Gorrell, S., Le Grange, D. (2019). Adolesan bulimia nervoza tedavileri hakkında güncelleme. Kuzey Amerika Psikiyatri Klinikleri, 42, 2, 193-204. DOI: https://doi.org/10.1016/j.chc.2019.05.002.
Hilbert, A., Hoek, H.W., Schmidt, R. (2017). Yeme bozuklukları için kanıta dayalı klinik kılavuzlar: uluslararası karşılaştırma. Psikiyatride Güncel Görüş, 30, 423-437. DOI: 10.1097 / YCO.0000000000000360.
Karam, A.M., Fitzsimmons-Craft, E.E., Tanofsky-Kraff, M., Wilfley, D.E. (2019). Kişilerarası psikoterapi ve yeme bozukluklarının tedavisi. Kuzey Amerika Psikiyatri Klinikleri, 42, 205-218. DOI: 10.1016 / j.psc.2019.01.003.
Kotler L., Devlin M.J., Davies M., Walsh, B.T. (2003). Bulimia nervozalı ergenler için açık bir fluoksetin denemesi. Çocuk Ergen Psikofarmakolojisi Dergisi, 13, 3, 329–35. DOI: 10.1089 / 104454603322572660.

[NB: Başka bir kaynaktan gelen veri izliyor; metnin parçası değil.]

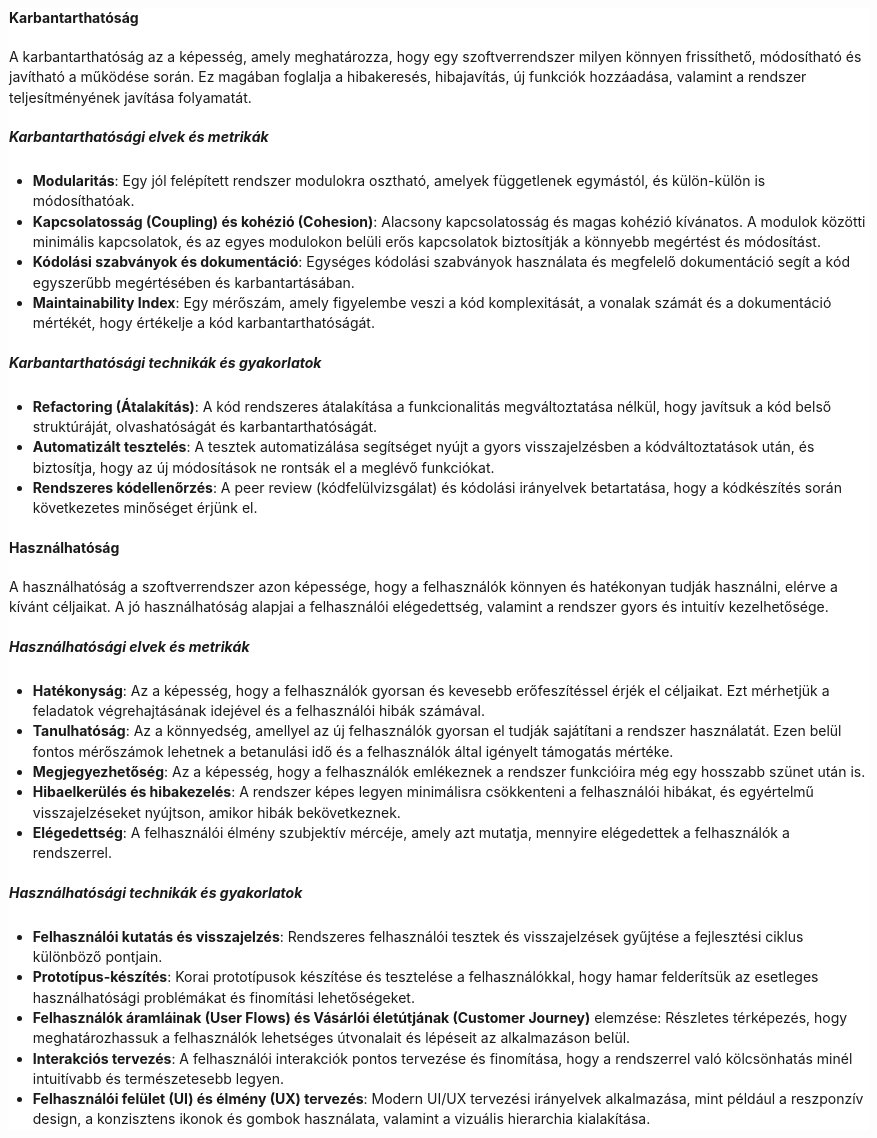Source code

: #### Karbantarthatóság

A karbantarthatóság az a képesség, amely meghatározza, hogy egy szoftverrendszer milyen könnyen frissíthető, módosítható és javítható a működése során. Ez magában foglalja a hibakeresés, hibajavítás, új funkciók hozzáadása, valamint a rendszer teljesítményének javítása folyamatát.

##### Karbantarthatósági elvek és metrikák

- **Modularitás**: Egy jól felépített rendszer modulokra osztható, amelyek függetlenek egymástól, és külön-külön is módosíthatóak.
- **Kapcsolatosság (Coupling) és kohézió (Cohesion)**: Alacsony kapcsolatosság és magas kohézió kívánatos. A modulok közötti minimális kapcsolatok, és az egyes modulokon belüli erős kapcsolatok biztosítják a könnyebb megértést és módosítást.
- **Kódolási szabványok és dokumentáció**: Egységes kódolási szabványok használata és megfelelő dokumentáció segít a kód egyszerűbb megértésében és karbantartásában.
- **Maintainability Index**: Egy mérőszám, amely figyelembe veszi a kód komplexitását, a vonalak számát és a dokumentáció mértékét, hogy értékelje a kód karbantarthatóságát.

##### Karbantarthatósági technikák és gyakorlatok

- **Refactoring (Átalakítás)**: A kód rendszeres átalakítása a funkcionalitás megváltoztatása nélkül, hogy javítsuk a kód belső struktúráját, olvashatóságát és karbantarthatóságát.
- **Automatizált tesztelés**: A tesztek automatizálása segítséget nyújt a gyors visszajelzésben a kódváltoztatások után, és biztosítja, hogy az új módosítások ne rontsák el a meglévő funkciókat.
- **Rendszeres kódellenőrzés**: A peer review (kódfelülvizsgálat) és kódolási irányelvek betartatása, hogy a kódkészítés során következetes minőséget érjünk el.

#### Használhatóság

A használhatóság a szoftverrendszer azon képessége, hogy a felhasználók könnyen és hatékonyan tudják használni, elérve a kívánt céljaikat. A jó használhatóság alapjai a felhasználói elégedettség, valamint a rendszer gyors és intuitív kezelhetősége.

##### Használhatósági elvek és metrikák

- **Hatékonyság**: Az a képesség, hogy a felhasználók gyorsan és kevesebb erőfeszítéssel érjék el céljaikat. Ezt mérhetjük a feladatok végrehajtásának idejével és a felhasználói hibák számával.
- **Tanulhatóság**: Az a könnyedség, amellyel az új felhasználók gyorsan el tudják sajátítani a rendszer használatát. Ezen belül fontos mérőszámok lehetnek a betanulási idő és a felhasználók által igényelt támogatás mértéke.
- **Megjegyezhetőség**: Az a képesség, hogy a felhasználók emlékeznek a rendszer funkcióira még egy hosszabb szünet után is.
- **Hibaelkerülés és hibakezelés**: A rendszer képes legyen minimálisra csökkenteni a felhasználói hibákat, és egyértelmű visszajelzéseket nyújtson, amikor hibák bekövetkeznek.
- **Elégedettség**: A felhasználói élmény szubjektív mércéje, amely azt mutatja, mennyire elégedettek a felhasználók a rendszerrel.

##### Használhatósági technikák és gyakorlatok

- **Felhasználói kutatás és visszajelzés**: Rendszeres felhasználói tesztek és visszajelzések gyűjtése a fejlesztési ciklus különböző pontjain.
- **Prototípus-készítés**: Korai prototípusok készítése és tesztelése a felhasználókkal, hogy hamar felderítsük az esetleges használhatósági problémákat és finomítási lehetőségeket.
- **Felhasználók áramláinak (User Flows) és Vásárlói életútjának (Customer Journey)** elemzése: Részletes térképezés, hogy meghatározhassuk a felhasználók lehetséges útvonalait és lépéseit az alkalmazáson belül.
- **Interakciós tervezés**: A felhasználói interakciók pontos tervezése és finomítása, hogy a rendszerrel való kölcsönhatás minél intuitívabb és természetesebb legyen.
- **Felhasználói felület (UI) és élmény (UX) tervezés**: Modern UI/UX tervezési irányelvek alkalmazása, mint például a reszponzív design, a konzisztens ikonok és gombok használata, valamint a vizuális hierarchia kialakítása.
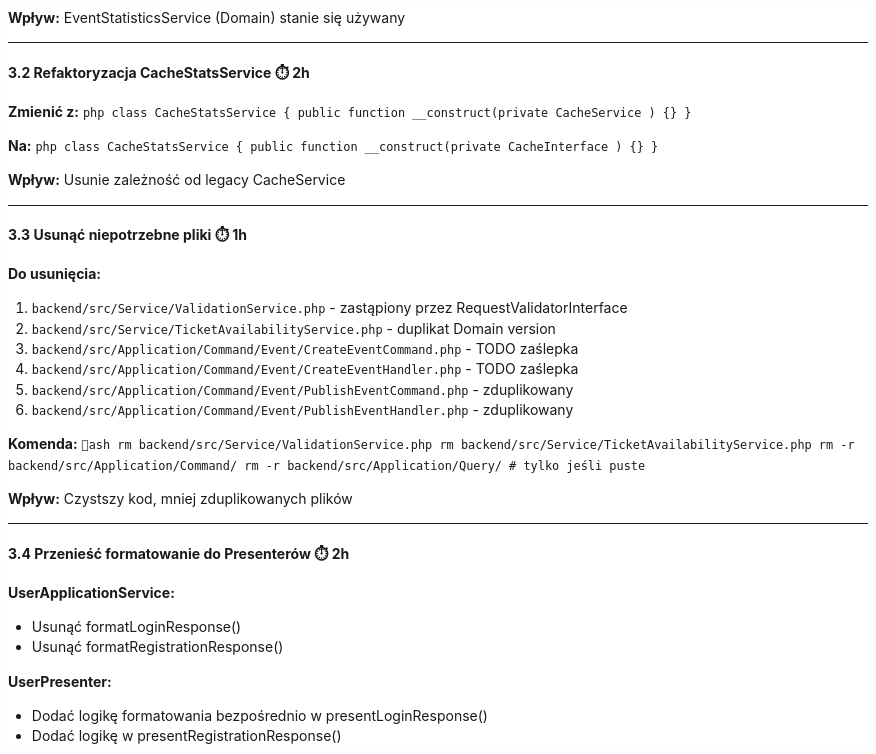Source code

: **Wpływ:** EventStatisticsService (Domain) stanie się używany

---

#### 3.2 Refaktoryzacja CacheStatsService ⏱️ 2h

**Zmienić z:**
`php
class CacheStatsService {
    public function __construct(private CacheService ) {}
}
`

**Na:**
`php
class CacheStatsService {
    public function __construct(private CacheInterface ) {}
}
`

**Wpływ:** Usunie zależność od legacy CacheService

---


#### 3.3 Usunąć niepotrzebne pliki ⏱️ 1h

**Do usunięcia:**
1. `backend/src/Service/ValidationService.php` - zastąpiony przez RequestValidatorInterface
2. `backend/src/Service/TicketAvailabilityService.php` - duplikat Domain version
3. `backend/src/Application/Command/Event/CreateEventCommand.php` - TODO zaślepka
4. `backend/src/Application/Command/Event/CreateEventHandler.php` - TODO zaślepka
5. `backend/src/Application/Command/Event/PublishEventCommand.php` - zduplikowany
6. `backend/src/Application/Command/Event/PublishEventHandler.php` - zduplikowany

**Komenda:**
`ash
rm backend/src/Service/ValidationService.php
rm backend/src/Service/TicketAvailabilityService.php
rm -r backend/src/Application/Command/
rm -r backend/src/Application/Query/ # tylko jeśli puste
`

**Wpływ:** Czystszy kod, mniej zduplikowanych plików

---

#### 3.4 Przenieść formatowanie do Presenterów ⏱️ 2h

**UserApplicationService:**
- Usunąć formatLoginResponse()
- Usunąć formatRegistrationResponse()

**UserPresenter:**
- Dodać logikę formatowania bezpośrednio w presentLoginResponse()
- Dodać logikę w presentRegistrationResponse()
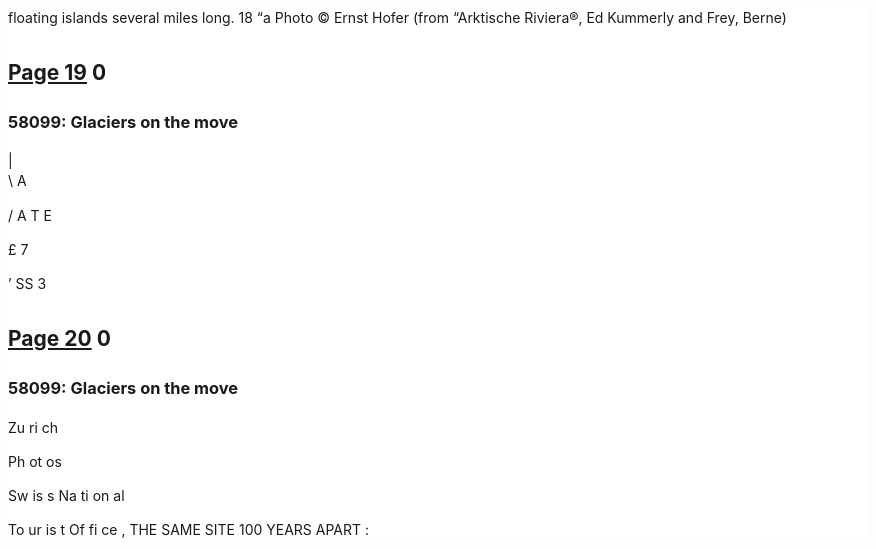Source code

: floating islands 
several miles long. 
18  “a 
Photo © Ernst Hofer (from “Arktische Riviera®, Ed Kummerly and Frey, Berne)

## [Page 19](https://demo.humlab.umu.se/courier/078244engo.pdf#page=19) 0

### 58099: Glaciers on the move

 
 
|  
\ 
A
 
/ 
A
T
E
 
£
7
 
’ 
SS 3

## [Page 20](https://demo.humlab.umu.se/courier/078244engo.pdf#page=20) 0

### 58099: Glaciers on the move

Zu
ri
ch
 
Ph
ot
os
 
Sw
is
s 
Na
ti
on
al
 
To
ur
is
t 
Of
fi
ce
, 
THE SAME SITE 
100 YEARS APART : 
  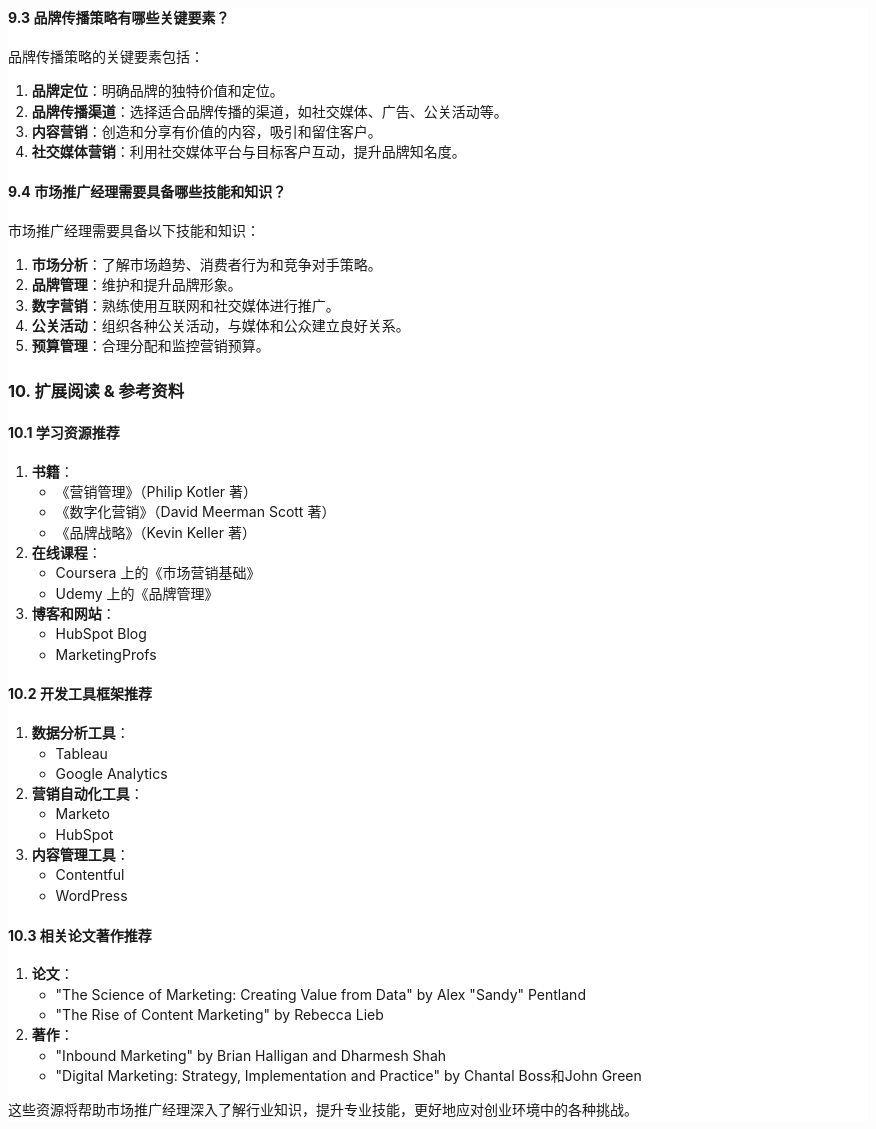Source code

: #### 9.3 品牌传播策略有哪些关键要素？

品牌传播策略的关键要素包括：

1. **品牌定位**：明确品牌的独特价值和定位。
2. **品牌传播渠道**：选择适合品牌传播的渠道，如社交媒体、广告、公关活动等。
3. **内容营销**：创造和分享有价值的内容，吸引和留住客户。
4. **社交媒体营销**：利用社交媒体平台与目标客户互动，提升品牌知名度。

#### 9.4 市场推广经理需要具备哪些技能和知识？

市场推广经理需要具备以下技能和知识：

1. **市场分析**：了解市场趋势、消费者行为和竞争对手策略。
2. **品牌管理**：维护和提升品牌形象。
3. **数字营销**：熟练使用互联网和社交媒体进行推广。
4. **公关活动**：组织各种公关活动，与媒体和公众建立良好关系。
5. **预算管理**：合理分配和监控营销预算。

### 10. 扩展阅读 & 参考资料

#### 10.1 学习资源推荐

1. **书籍**：
   - 《营销管理》（Philip Kotler 著）
   - 《数字化营销》（David Meerman Scott 著）
   - 《品牌战略》（Kevin Keller 著）
2. **在线课程**：
   - Coursera 上的《市场营销基础》
   - Udemy 上的《品牌管理》
3. **博客和网站**：
   - HubSpot Blog
   - MarketingProfs

#### 10.2 开发工具框架推荐

1. **数据分析工具**：
   - Tableau
   - Google Analytics
2. **营销自动化工具**：
   - Marketo
   - HubSpot
3. **内容管理工具**：
   - Contentful
   - WordPress

#### 10.3 相关论文著作推荐

1. **论文**：
   - "The Science of Marketing: Creating Value from Data" by Alex "Sandy" Pentland
   - "The Rise of Content Marketing" by Rebecca Lieb
2. **著作**：
   - "Inbound Marketing" by Brian Halligan and Dharmesh Shah
   - "Digital Marketing: Strategy, Implementation and Practice" by Chantal Boss和John Green

这些资源将帮助市场推广经理深入了解行业知识，提升专业技能，更好地应对创业环境中的各种挑战。

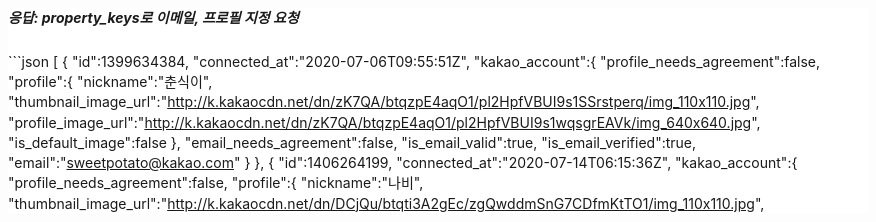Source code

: ##### 응답: property\_keys로 이메일, 프로필 지정 요청

\`\`\`json
[
    {
        "id":1399634384,
        "connected_at":"2020-07-06T09:55:51Z",
        "kakao_account":{
            "profile_needs_agreement":false,
            "profile":{
                "nickname":"춘식이",
                "thumbnail_image_url":"http://k.kakaocdn.net/dn/zK7QA/btqzpE4aqO1/pl2HpfVBUI9s1SSrstperq/img_110x110.jpg",
                "profile_image_url":"http://k.kakaocdn.net/dn/zK7QA/btqzpE4aqO1/pl2HpfVBUI9s1wqsgrEAVk/img_640x640.jpg",
                "is_default_image":false
            },
            "email_needs_agreement":false,
            "is_email_valid":true,
            "is_email_verified":true,
            "email":"sweetpotato@kakao.com"
        }
    },
    {
        "id":1406264199,
        "connected_at":"2020-07-14T06:15:36Z",
        "kakao_account":{
            "profile_needs_agreement":false,
            "profile":{
                "nickname":"나비",
                "thumbnail_image_url":"http://k.kakaocdn.net/dn/DCjQu/btqti3A2gEc/zgQwddmSnG7CDfmKtTO1/img_110x110.jpg",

Ulusal Sağlık ve Bakım Mükemmelliği Enstitüsü (NICE). (2017). Yeme bozuklukları: tanıma ve tedavi. Nice.org.uk/guidance/ng69 adresinden erişildi.
Pisetsky, E.M., Schaefer, L.M., Wonderlich, S.A., Peterson, C.B. (2019). Yeme bozukluklarında ortaya çıkan psikolojik tedaviler. Kuzey Amerika Psikiyatri Klinikleri, 42, 219-229. DOI: 10.1016 / j.psc.2019.01.005.
Wade, T.D. (2019). Bulimia nervoza ile ilgili son araştırmalar. Kuzey Amerika Psikiyatri Klinikleri, 42, 21-32. DOI: 10.1016 / j.psc.2018.10.002.